Sotrovimab versus usual care in patients admitted to hospital with COVID-19: a randomised, controlled, open-label, platform trial (RECOVERY)
Background: Sotrovimab is a neutralising monoclonal antibody targeting the SARS-COV-2 spike protein that was evaluated in the RECOVERY trial, a randomised, controlled, open-label, platform trial testing treatments for COVID-19. Methods: Patients hospitalised with COVID-19 pneumonia from 107 UK hospitals were randomly allocated to either usual care alone or usual care plus a single 1g infusion of sotrovimab, using web-based unstratified randomisation. Participants were retrospectively categorised as ‘high-antigen’ (the prespecified primary analysis population) if baseline serum SARS-CoV-2 nucleocapsid antigen was above the median concentration, and otherwise as ‘low-antigen’. The primary outcome was 28-day mortality assessed by intention to treat. Recruitment closed on 31 March 2024 when funding ended. ISRCTN (50189673) and clinicaltrials.gov (NCT04381936). Findings: From 4 January 2022 to 19 March 2024, 1723 patients were recruited, 828 allocated sotrovimab and 895 allocated usual care. 720 (42%) were classified as high-antigen, 717 (42%) as low-antigen, and 286 (17%) had unknown antigen status. 1389 (81%) patients were vaccinated, 1179/1438 with known serostatus (82%) had anti-spike antibodies at randomisation, and almost all were infected with Omicron variants.
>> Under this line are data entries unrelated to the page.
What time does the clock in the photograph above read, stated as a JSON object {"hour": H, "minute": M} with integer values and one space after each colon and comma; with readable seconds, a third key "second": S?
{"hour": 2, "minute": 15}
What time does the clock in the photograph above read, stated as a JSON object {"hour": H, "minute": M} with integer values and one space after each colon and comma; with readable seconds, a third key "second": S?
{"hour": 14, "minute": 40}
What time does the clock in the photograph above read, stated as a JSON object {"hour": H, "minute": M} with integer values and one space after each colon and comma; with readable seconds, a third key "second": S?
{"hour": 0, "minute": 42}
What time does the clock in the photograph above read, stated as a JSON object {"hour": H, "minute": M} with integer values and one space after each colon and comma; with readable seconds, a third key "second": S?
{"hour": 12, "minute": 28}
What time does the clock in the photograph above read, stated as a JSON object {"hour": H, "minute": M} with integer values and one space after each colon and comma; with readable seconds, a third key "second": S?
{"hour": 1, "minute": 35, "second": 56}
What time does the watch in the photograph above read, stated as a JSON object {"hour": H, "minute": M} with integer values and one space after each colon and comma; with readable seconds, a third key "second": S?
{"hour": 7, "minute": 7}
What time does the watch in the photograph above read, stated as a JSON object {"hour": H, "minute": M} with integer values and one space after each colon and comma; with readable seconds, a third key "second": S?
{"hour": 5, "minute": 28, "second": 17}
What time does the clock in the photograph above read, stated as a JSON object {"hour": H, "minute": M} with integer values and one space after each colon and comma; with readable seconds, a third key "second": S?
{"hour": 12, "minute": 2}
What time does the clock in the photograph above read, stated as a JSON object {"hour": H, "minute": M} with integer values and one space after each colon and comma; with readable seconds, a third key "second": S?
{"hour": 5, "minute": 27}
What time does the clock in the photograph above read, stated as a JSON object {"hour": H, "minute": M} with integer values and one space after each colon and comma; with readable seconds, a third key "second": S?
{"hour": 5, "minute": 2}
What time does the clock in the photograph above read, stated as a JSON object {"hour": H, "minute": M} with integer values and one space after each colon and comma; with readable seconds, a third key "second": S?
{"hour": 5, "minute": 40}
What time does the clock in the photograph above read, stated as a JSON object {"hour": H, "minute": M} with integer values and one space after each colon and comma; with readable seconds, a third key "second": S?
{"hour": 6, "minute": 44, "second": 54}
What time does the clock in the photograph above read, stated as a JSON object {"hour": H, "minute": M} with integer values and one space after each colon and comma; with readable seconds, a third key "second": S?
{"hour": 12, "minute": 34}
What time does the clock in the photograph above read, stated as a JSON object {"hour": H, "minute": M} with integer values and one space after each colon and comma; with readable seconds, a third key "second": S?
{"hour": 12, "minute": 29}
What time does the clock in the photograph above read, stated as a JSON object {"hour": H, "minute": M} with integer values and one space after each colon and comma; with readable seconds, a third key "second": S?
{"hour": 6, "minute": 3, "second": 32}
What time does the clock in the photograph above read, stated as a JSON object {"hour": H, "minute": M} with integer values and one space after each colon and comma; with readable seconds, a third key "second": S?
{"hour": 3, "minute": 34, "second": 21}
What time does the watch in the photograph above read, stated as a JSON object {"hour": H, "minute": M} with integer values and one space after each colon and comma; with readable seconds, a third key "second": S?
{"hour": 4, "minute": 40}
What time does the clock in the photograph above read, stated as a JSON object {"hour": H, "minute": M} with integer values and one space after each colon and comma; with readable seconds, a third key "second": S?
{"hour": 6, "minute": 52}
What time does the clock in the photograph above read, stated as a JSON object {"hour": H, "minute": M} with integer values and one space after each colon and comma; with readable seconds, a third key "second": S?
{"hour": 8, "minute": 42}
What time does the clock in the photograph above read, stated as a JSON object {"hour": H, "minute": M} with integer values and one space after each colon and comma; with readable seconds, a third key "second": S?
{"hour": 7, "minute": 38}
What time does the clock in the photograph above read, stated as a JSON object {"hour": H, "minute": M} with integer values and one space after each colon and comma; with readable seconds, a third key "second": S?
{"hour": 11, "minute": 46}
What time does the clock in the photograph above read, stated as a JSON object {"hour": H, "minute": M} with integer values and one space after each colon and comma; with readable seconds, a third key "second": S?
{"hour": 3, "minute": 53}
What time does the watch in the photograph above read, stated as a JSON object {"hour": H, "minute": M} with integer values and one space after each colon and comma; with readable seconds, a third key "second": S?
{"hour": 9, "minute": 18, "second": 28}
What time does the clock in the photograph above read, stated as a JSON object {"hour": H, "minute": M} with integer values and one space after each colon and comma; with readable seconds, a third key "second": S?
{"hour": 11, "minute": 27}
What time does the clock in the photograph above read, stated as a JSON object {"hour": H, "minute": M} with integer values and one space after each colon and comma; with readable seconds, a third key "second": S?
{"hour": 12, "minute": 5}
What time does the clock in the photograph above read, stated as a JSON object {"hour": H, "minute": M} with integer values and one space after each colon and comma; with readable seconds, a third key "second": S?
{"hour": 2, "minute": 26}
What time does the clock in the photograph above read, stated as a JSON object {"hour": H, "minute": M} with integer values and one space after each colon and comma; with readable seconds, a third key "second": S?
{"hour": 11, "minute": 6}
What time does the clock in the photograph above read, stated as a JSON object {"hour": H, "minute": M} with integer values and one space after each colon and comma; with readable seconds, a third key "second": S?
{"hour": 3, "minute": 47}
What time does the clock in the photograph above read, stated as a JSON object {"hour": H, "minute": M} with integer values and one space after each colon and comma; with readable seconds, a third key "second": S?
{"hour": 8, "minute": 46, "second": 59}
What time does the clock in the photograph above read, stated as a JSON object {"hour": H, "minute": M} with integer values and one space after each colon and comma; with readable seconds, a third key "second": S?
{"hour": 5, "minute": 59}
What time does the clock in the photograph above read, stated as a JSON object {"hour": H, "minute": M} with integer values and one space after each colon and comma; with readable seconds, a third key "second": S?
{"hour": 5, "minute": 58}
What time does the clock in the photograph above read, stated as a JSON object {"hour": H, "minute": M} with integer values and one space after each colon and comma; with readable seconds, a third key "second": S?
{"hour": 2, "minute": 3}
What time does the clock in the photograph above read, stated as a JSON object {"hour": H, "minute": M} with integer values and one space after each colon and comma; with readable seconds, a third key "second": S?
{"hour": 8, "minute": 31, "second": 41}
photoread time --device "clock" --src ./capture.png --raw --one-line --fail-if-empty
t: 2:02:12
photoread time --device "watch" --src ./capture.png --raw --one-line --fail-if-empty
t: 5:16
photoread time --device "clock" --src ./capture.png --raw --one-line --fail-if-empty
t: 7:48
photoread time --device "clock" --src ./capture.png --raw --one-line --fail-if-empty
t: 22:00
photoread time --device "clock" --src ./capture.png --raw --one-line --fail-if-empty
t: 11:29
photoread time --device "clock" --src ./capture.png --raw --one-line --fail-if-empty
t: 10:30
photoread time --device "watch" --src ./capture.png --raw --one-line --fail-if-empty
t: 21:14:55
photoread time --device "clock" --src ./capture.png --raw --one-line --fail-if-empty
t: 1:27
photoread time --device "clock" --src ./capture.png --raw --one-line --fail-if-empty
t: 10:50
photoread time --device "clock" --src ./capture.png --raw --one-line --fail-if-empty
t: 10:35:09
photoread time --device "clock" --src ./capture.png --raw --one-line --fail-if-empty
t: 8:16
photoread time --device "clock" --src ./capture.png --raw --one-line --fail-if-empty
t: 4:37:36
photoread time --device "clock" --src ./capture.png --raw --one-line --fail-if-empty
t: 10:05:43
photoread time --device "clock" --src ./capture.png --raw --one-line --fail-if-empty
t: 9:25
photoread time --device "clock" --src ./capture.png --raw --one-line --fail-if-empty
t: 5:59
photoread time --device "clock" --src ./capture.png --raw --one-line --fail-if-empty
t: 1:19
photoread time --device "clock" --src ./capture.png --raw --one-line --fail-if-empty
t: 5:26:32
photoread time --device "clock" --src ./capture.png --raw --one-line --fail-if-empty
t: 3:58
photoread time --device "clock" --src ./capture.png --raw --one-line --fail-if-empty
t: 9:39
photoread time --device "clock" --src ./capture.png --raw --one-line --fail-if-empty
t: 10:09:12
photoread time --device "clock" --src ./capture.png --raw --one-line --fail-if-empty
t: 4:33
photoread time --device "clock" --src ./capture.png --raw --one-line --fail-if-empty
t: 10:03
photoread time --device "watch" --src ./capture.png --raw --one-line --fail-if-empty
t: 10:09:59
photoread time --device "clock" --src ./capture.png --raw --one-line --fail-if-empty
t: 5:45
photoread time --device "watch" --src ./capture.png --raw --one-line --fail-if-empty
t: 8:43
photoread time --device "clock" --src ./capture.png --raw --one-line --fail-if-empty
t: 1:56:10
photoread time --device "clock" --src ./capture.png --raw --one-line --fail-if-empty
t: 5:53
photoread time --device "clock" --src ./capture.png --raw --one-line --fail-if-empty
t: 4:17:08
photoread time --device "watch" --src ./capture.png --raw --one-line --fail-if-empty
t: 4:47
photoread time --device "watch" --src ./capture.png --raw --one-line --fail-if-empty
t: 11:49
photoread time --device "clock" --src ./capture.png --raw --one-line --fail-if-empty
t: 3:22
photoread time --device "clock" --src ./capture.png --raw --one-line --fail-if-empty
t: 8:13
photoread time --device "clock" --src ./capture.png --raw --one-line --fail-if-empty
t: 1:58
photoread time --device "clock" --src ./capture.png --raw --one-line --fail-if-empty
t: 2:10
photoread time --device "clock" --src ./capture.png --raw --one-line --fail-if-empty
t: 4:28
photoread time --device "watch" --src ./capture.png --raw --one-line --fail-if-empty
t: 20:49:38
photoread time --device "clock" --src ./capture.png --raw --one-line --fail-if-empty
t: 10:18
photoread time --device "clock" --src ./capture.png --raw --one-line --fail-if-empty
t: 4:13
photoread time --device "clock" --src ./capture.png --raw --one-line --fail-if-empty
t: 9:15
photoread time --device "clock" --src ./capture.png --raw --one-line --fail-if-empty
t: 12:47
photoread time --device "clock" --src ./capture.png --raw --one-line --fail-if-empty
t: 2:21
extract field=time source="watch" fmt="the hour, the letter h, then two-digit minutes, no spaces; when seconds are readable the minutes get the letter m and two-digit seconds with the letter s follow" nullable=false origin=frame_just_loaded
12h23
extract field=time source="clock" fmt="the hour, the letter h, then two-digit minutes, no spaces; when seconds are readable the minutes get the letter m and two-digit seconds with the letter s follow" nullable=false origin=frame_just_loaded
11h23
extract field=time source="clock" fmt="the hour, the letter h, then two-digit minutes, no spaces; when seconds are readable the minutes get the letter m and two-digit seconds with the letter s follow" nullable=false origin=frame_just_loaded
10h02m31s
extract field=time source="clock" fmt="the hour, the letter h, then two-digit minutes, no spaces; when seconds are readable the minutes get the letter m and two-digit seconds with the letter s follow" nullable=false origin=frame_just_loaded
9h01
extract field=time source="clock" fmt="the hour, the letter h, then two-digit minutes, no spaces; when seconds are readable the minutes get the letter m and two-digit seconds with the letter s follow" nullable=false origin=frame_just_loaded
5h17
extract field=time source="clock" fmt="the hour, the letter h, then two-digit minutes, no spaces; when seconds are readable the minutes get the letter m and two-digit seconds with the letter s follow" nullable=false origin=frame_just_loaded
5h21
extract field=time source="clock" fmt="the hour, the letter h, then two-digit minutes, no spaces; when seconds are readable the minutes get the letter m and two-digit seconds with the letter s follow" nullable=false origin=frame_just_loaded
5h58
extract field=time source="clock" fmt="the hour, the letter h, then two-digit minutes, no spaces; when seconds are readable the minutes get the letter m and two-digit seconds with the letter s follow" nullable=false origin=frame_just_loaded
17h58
Among high-antigen patients, 82/355 (23%) allocated sotrovimab versus 106/365 (29%) allocated usual care died within 28 days (rate ratio 0.75; 95% CI 0.56-0.99; p=0.046). In an analysis of all randomised patients (regardless of antigen status), 177/828 (21%) allocated sotrovimab versus 201/895 (22%) allocated usual care died within 28 days (rate ratio 0.95; 95% CI 0.77-1.16; p=0.60). Interpretation: In patients hospitalised with COVID-19, sotrovimab was associated with reduced mortality in the primary analysis population who had a high serum SARS-CoV-2 antigen concentration at baseline, but not in the overall population. Treatment options for hospitalised patients are limited, and mortality in those receiving current standard care was high. The emergence of high-level resistance to sotrovimab among subsequent SARS-CoV-2 variants limits its current usefulness, but these results indicate that targeted neutralising antibody therapy could potentially still benefit high-risk hospitalised patients in an era of widespread vaccination and Omicron infection.